TAREFA ESCRITA 1 → Redigite sem nenhuma alteração os registros, do começo deles até a linha com "Which label corresponds", incluindo essa linha. Deixe as imagens fora da resposta.
-------- TEXTO FORNECIDO --------
Em um primeiro momento, sempre associamos as criptomoedas com um sistema capitalista, com acúmulo de riqueza e grandes lucros. Mas será que, ao pararmos para analisar os ideais das criptomoedas, principalmente do bitcoin, e da tecnologia blockchain, não vamos perceber que as criptomoedas possuem potencial para apoiar e realizar os princípios defendidos por Karl Marx?

Neste artigo, vamos olhar para as criptomoedas de maneira diferente e tentar entender como elas podem se alinhar aos princípios centrais do comunismo e contribuir para um sistema mais equitativo e descentralizado.
-------- DADOS DO EXERCÍCIO --------
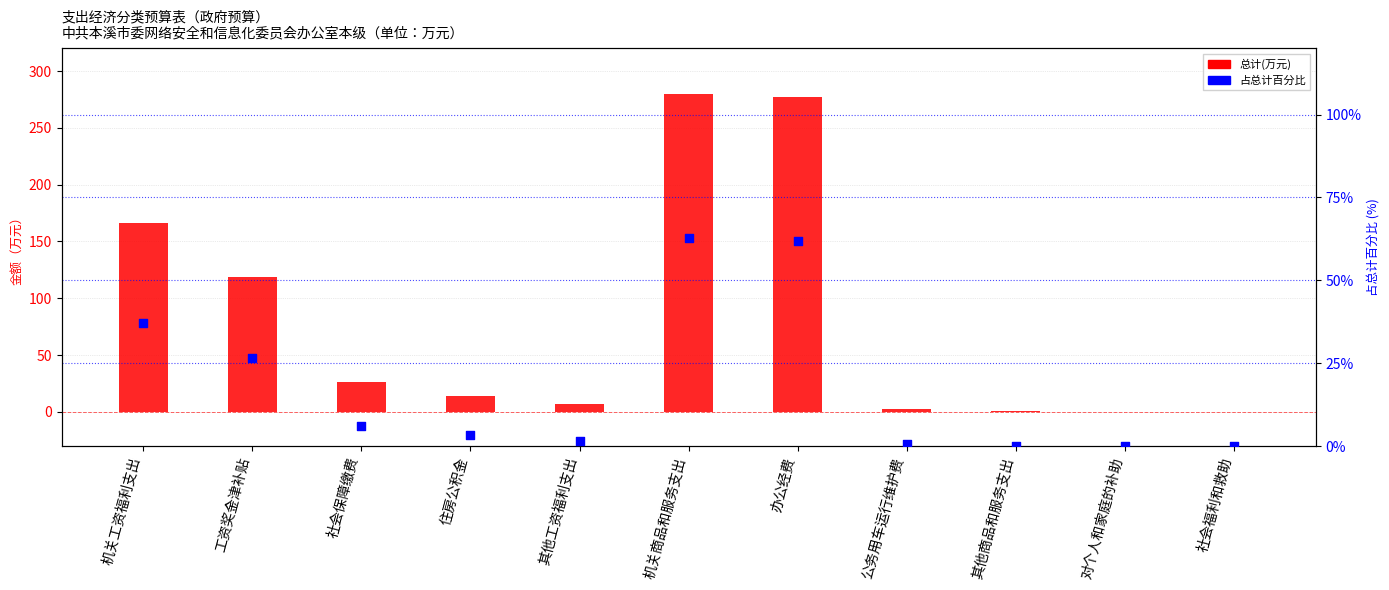

Which series reaches the minimum Y coordinate?

占总计百分比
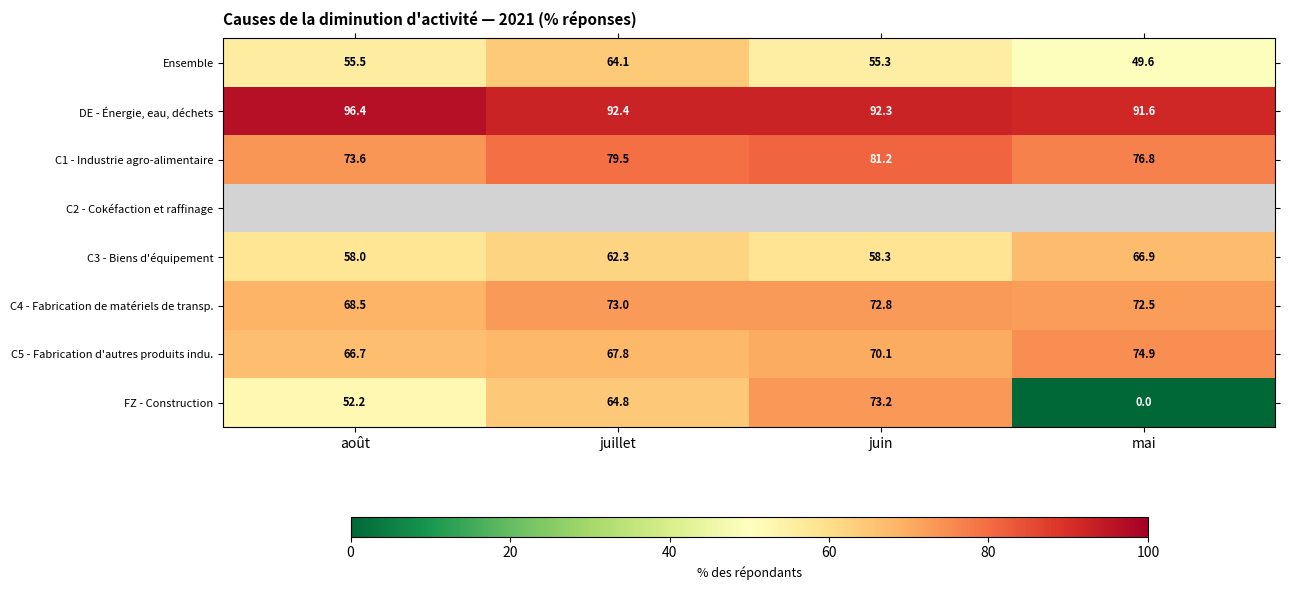

What is the average value of the DE - Énergie, eau, déchets series?

93.2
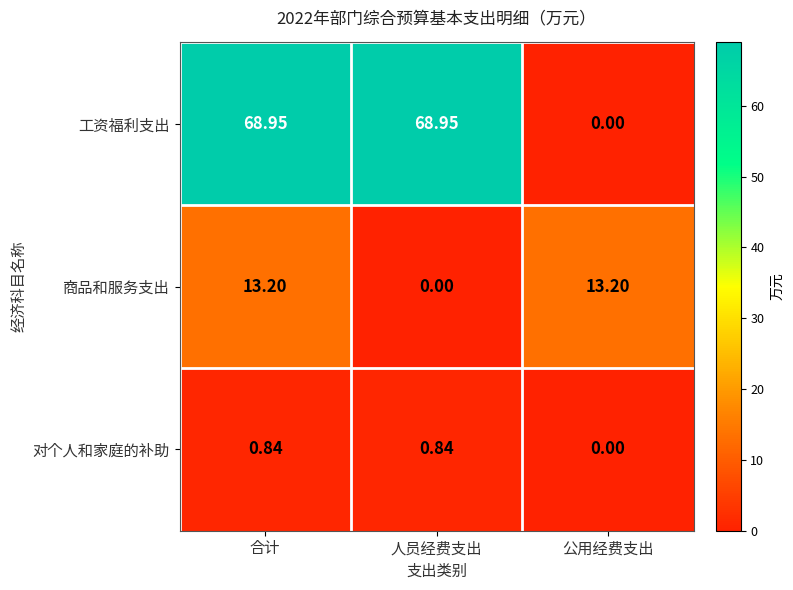

Is the value of 工资福利支出 at 公用经费支出 greater than the value of 对个人和家庭的补助 at 合计?

No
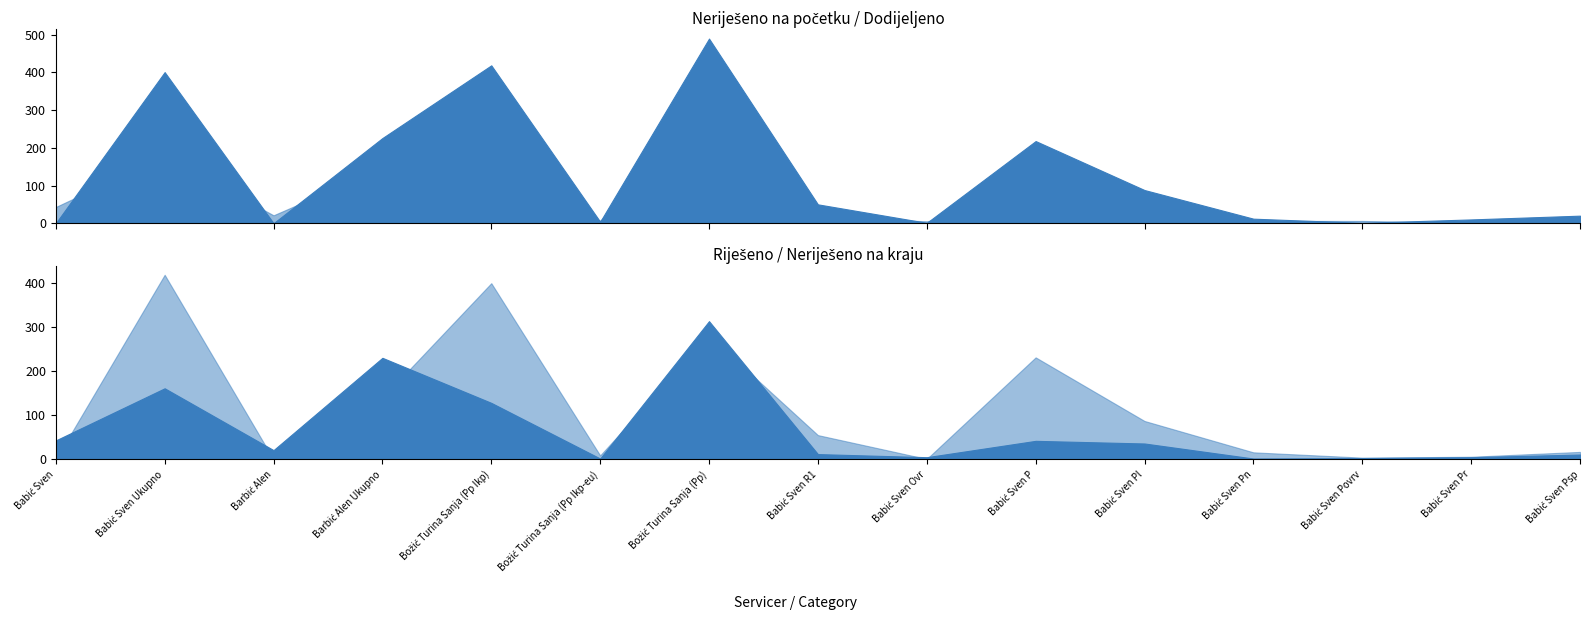

What is the greatest value displayed?

490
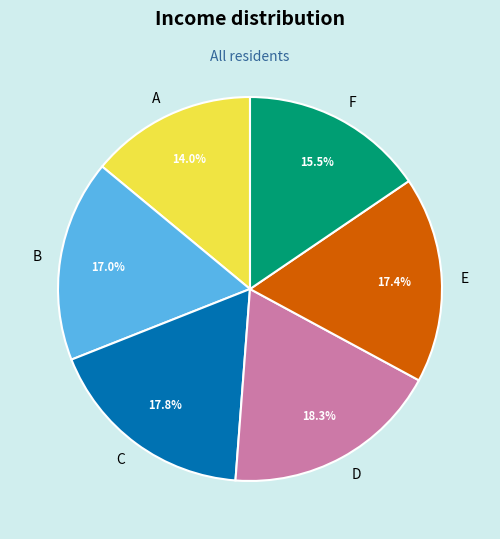

What percentage is the B slice, to the nearest percent?

17%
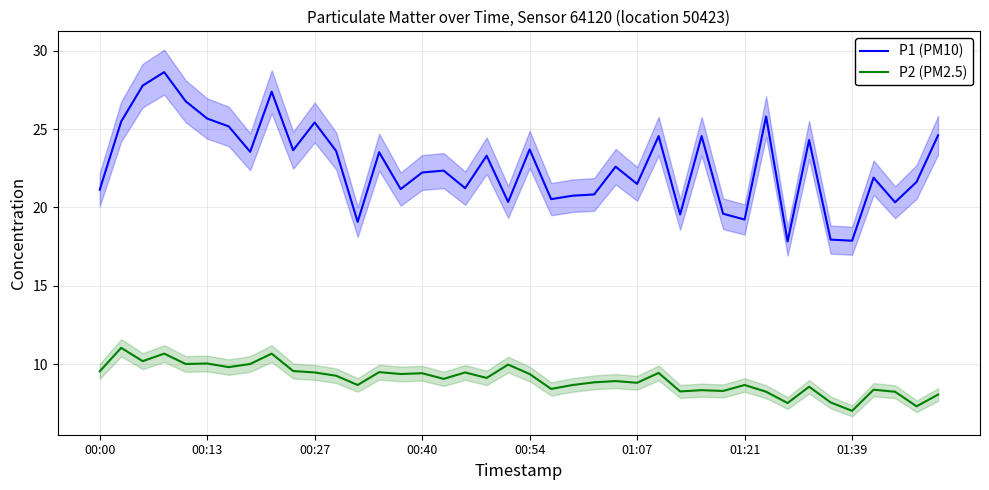

What are all the series names shown in the legend?

P1 (PM10), P2 (PM2.5)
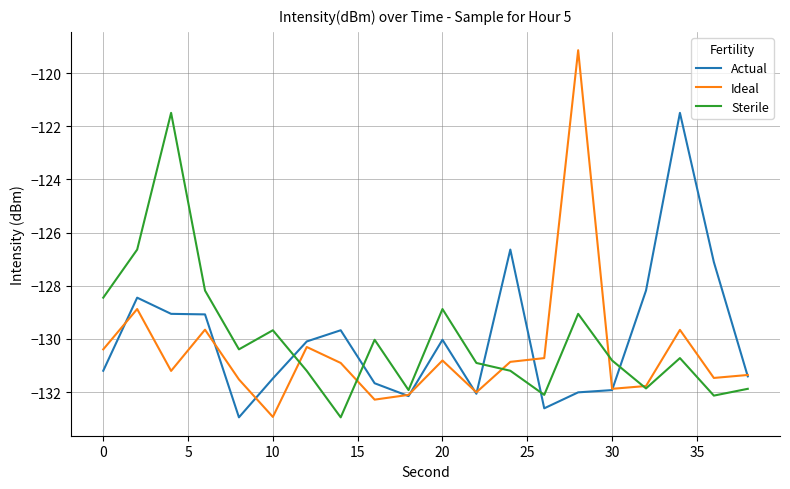

What is the greatest value displayed?

-119.1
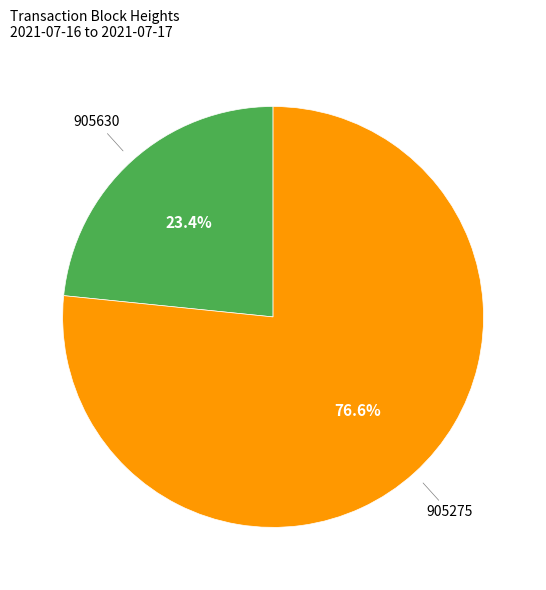

Is there a majority slice in this chart?

Yes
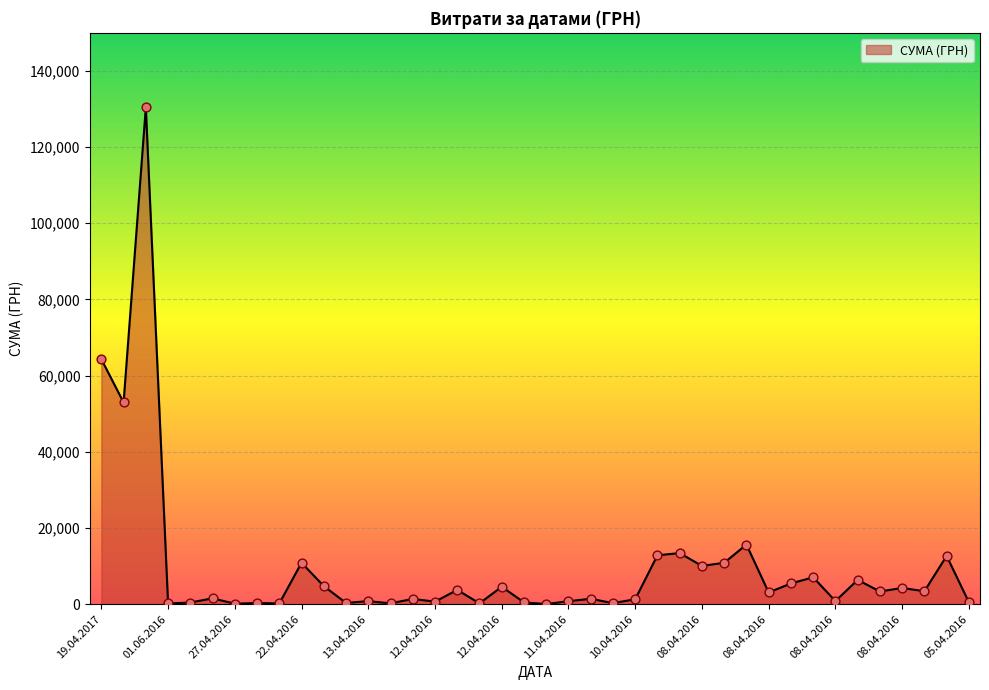

What is the greatest value displayed?

130379.7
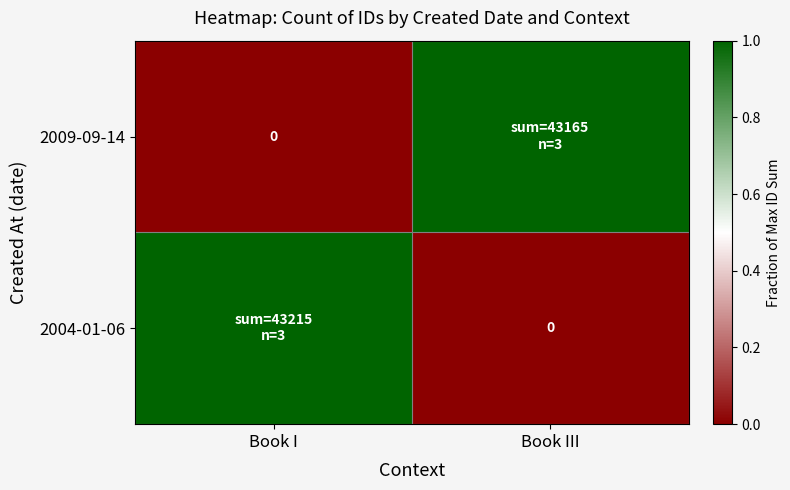

What is the difference between the 2004-01-06 values at Book III and Book I?

1.0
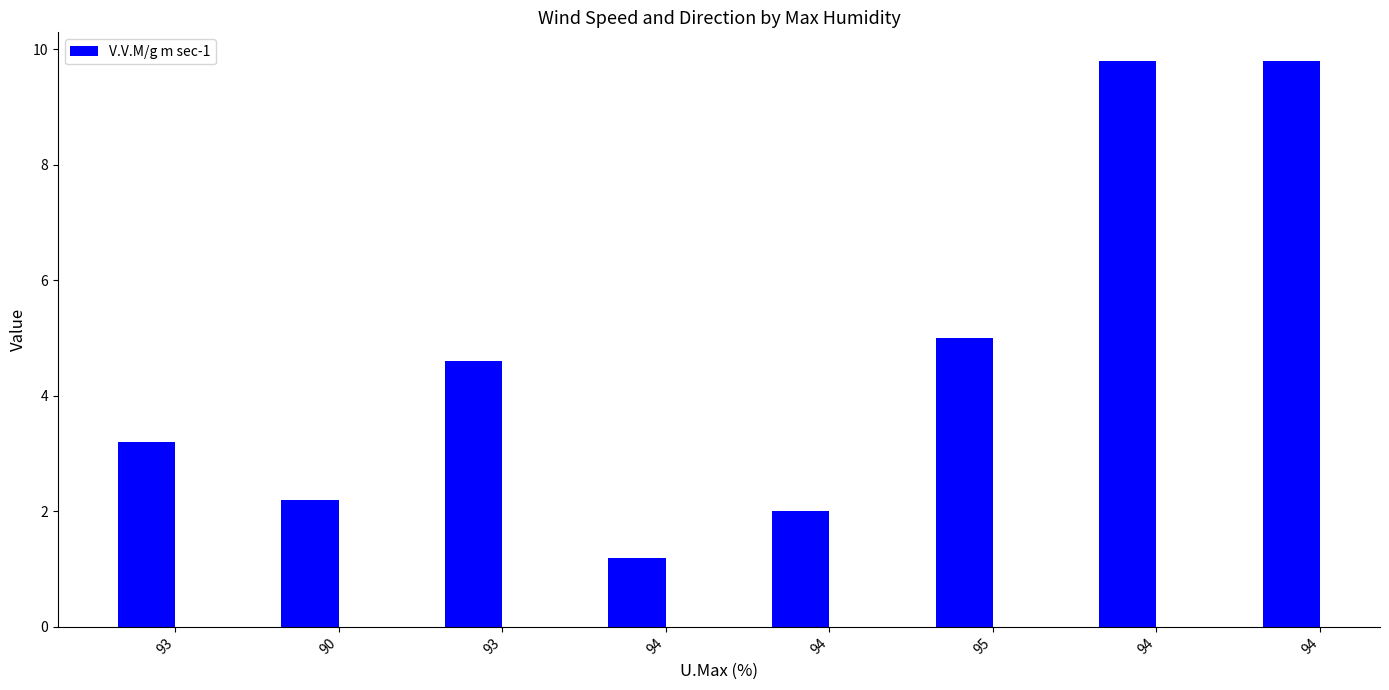

Which label corresponds to the smallest value in the chart?

94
--------
TAREFA ESCRITA 2 → Dê sequência ao texto sobre criptomoedas e comunismo a partir do ponto em que ele termina.

RESPOSTA 1 →
Which series reaches the minimum Y coordinate?

占总计百分比

What is the average value of the DE - Énergie, eau, déchets series?

93.2

Is the value of 工资福利支出 at 公用经费支出 greater than the value of 对个人和家庭的补助 at 合计?

No

What is the greatest value displayed?

490

What percentage is the B slice, to the nearest percent?

17%

What are all the series names shown in the legend?

P1 (PM10), P2 (PM2.5)

What is the greatest value displayed?

-119.1

Is there a majority slice in this chart?

Yes

What is the greatest value displayed?

130379.7

What is the difference between the 2004-01-06 values at Book III and Book I?

1.0

Which label corresponds to the smallest value in the chart?

RESPOSTA 2 →
A relação criptomoedas x comunismo

comunismo criptomoedas

É comum vermos comunistas e pessoas da esquerda radical tecendo várias críticas às criptomoedas e NFTs. Gustavo Gaiofato, por exemplo, já mencionou que o problema das criptomoedas é que elas operam na lógica da especulação. Já o youtuber Cauê Moura explicou o que são NFTs para seus seguidores traçando um paralelo com o capitalismo, onde a escassez de um ativo é o que faz a desigualdade prosperar. Segundo ele, “os NFTs são a criação de uma escassez digital artificial para que o “otário” se sinta exclusivo sendo o dono de um JPG”.

Outras personalidades marxistas ou de esquerda, como Rita Von Hunty e Sabrina Fernandes já criticaram as criptomoedas e suas tecnologias. No entanto, por mais que as críticas sejam pertinentes, elas se baseiam na ideia de acumulo de capital e se esquecem dos fundamentos por trás das criptomoedas. Fundamentos estes que, se analisados com a devida atenção, podem potencialmente oferecer uma via para o comunismo.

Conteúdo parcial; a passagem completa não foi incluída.